分布式追踪是 Anybox 项目中的重要一环,其中在每个请求的入口处设置一个 Request ID 是分布式追踪的第一步。这篇文章主要介绍如何利用 gRPC 的 Metadata 与 Interceptor 功能来实现 Request ID 在不同服务间的生成与传递。

介绍

Tracing

关于 Tracing 的介绍,可以看朋友 P 写的 OpenTracing 详解,看完之后就能大概明白为什么需要设置并传递 Request ID。

Metadata

Metadata 可以理解为一个 HTTP 请求的 Header(它的底层实现就是 HTTP/2 的 Header),用户可以通过访问和修改每个 gRPC Call 的 Metadata 来传递额外的信息:比如认证信息,比如本文中提到的 Request ID。

Interceptor

Interceptor 有点类似于我们平时常用的 HTTP Middleware,不同的是它可以用在 Client 端和 Server 端。比如在收到请求之后输出日志,在请求出现错误的时候输出错误信息,比如获取请求中设置的 Request ID。

实现

Anybox 后端主要使用 Golang 和 Python 开发,因此本文主要介绍这两种语言的使用方式,其他语言的使用方式应该与之类似。

Golang

// UnaryInvoker is called by UnaryClientInterceptor to complete RPCs.
type UnaryInvoker func(ctx context.Context, method string, req, reply interface{}, cc *ClientConn, opts ...CallOption) error

// UnaryClientInterceptor intercepts the execution of a unary RPC on the client. invoker is the handler to complete the RPC
// and it is the responsibility of the interceptor to call it.
// This is an EXPERIMENTAL API.
type UnaryClientInterceptor func(ctx context.Context, method string, req, reply interface{}, cc *ClientConn, invoker UnaryInvoker, opts ...CallOption) error

// UnaryHandler defines the handler invoked by UnaryServerInterceptor to complete the normal
// execution of a unary RPC. If a UnaryHandler returns an error, it should be produced by the
// status package, or else gRPC will use codes.Unknown as the status code and err.Error() as
// the status message of the RPC.
type UnaryHandler func(ctx context.Context, req interface{}) (interface{}, error)

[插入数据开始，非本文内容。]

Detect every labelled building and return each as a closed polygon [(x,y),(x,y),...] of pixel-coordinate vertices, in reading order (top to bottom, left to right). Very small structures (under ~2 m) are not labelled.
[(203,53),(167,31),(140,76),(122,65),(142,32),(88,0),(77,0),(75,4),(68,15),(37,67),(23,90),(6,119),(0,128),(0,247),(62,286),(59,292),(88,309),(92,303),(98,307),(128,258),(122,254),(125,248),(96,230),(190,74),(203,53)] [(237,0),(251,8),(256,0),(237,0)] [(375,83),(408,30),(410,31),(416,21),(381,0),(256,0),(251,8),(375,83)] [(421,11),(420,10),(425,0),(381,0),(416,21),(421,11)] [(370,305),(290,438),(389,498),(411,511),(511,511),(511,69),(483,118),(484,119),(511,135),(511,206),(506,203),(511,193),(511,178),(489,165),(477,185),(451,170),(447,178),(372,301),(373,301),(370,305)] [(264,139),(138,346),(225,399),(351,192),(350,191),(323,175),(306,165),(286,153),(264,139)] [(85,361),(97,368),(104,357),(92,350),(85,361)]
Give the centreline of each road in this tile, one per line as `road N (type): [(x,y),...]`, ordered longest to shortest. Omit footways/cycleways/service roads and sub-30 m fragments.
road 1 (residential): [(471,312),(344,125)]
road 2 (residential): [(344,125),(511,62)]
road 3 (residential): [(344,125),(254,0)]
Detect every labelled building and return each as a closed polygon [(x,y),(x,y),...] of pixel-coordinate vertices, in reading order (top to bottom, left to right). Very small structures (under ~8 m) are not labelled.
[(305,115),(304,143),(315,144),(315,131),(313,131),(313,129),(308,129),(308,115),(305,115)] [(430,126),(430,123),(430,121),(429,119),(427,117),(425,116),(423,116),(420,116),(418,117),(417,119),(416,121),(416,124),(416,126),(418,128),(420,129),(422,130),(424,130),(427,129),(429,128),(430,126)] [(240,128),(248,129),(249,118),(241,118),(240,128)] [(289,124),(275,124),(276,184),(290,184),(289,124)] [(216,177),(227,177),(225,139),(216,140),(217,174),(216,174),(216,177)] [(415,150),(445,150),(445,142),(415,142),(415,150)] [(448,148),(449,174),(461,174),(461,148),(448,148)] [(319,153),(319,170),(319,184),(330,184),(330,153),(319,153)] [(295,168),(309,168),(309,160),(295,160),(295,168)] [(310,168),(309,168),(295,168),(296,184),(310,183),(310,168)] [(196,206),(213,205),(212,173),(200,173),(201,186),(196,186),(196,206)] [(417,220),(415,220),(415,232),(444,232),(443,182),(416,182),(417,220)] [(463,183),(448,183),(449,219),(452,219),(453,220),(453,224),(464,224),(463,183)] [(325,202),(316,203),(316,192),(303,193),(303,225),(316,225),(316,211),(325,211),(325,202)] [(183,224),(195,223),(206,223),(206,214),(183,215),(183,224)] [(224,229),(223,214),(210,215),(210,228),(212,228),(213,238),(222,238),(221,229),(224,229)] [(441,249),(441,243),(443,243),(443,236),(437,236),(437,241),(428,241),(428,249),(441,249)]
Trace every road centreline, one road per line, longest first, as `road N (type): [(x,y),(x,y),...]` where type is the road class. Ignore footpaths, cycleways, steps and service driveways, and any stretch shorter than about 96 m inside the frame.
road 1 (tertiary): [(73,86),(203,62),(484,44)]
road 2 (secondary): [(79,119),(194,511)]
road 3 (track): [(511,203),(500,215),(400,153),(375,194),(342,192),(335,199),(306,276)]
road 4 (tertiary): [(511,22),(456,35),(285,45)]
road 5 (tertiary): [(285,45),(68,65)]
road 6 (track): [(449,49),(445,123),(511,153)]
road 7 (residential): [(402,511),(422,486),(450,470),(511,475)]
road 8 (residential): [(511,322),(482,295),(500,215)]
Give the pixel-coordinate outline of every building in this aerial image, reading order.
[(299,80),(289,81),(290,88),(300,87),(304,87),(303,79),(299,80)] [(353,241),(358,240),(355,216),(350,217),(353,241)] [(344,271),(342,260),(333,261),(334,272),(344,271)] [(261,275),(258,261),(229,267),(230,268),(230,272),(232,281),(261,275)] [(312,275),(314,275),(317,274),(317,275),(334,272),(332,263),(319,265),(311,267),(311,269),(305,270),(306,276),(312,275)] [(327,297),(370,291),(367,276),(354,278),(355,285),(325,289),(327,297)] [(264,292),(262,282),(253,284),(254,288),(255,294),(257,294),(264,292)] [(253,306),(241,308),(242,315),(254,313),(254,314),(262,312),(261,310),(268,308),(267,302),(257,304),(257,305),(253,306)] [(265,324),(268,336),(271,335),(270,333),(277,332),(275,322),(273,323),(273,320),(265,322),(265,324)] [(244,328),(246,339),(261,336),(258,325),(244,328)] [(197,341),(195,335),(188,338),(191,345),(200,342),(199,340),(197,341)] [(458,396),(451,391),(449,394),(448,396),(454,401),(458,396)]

// UnaryServerInterceptor provides a hook to intercept the execution of a unary RPC on the server. info
// contains all the information of this RPC the interceptor can operate on. And handler is the wrapper
// of the service method implementation. It is the responsibility of the interceptor to invoke handler
// to complete the RPC.
type UnaryServerInterceptor func(ctx context.Context, req interface{}, info *UnaryServerInfo, handler UnaryHandler) (resp interface{}, err error)

Golang 的实现是把 Metadata 塞在了 context 里面,只需要使用 metadata.FromOutgoingContext(ctx)metadata.FromIncomingContext(ctx) 就能够访问本次请求的 Metadata。概念清楚之后代码应该非常好写了:

func RequestIDClientInterceptor() grpc.UnaryClientInterceptor {
	return func(
		ctx context.Context,
		method string, req, resp interface{},
		cc *grpc.ClientConn, invoker grpc.UnaryInvoker, opts ...grpc.CallOption,
	) (err error) {
		md, ok := metadata.FromOutgoingContext(ctx)
		if !ok {
			md = metadata.Pairs()
		}

		value := ctx.Value(trace.RequestID)
		if requestID, ok := value.(string); ok && requestID != "" {
			md[string(trace.RequestID)] = []string{requestID}
		}
		return invoker(metadata.NewOutgoingContext(ctx, md), method, req, resp, cc, opts...)
	}
}

func RequestIDServerInterceptor() grpc.UnaryServerInterceptor {
	return func(
		ctx context.Context,
		req interface{}, info *grpc.UnaryServerInfo, handler grpc.UnaryHandler,
	) (resp interface{}, err error) {
		md, ok := metadata.FromIncomingContext(ctx)
		if !ok {
			md = metadata.Pairs()
		}
		// Set request ID for context.
		requestIDs := md[string(trace.RequestID)]
		if len(requestIDs) >= 1 {
			ctx = context.WithValue(ctx, trace.RequestID, requestIDs[0])
			return handler(ctx, req)
		}

		// Generate request ID and set context if not exists.
		requestID := id.NewHex32()
		ctx = context.WithValue(ctx, trace.RequestID, requestID)
		return handler(ctx, req)
	}
}

Python

Python 这边相对更蛋疼一些,注释写得不是非常清晰,给的使用样例也十分的晦涩难懂,看了好一会儿源码才明白怎么用。

Python 想要实现一个 Client Interceptor 的话需要继承 grpc.UnaryUnaryClientInterceptor 并实现 intercept_unary_unary 方法。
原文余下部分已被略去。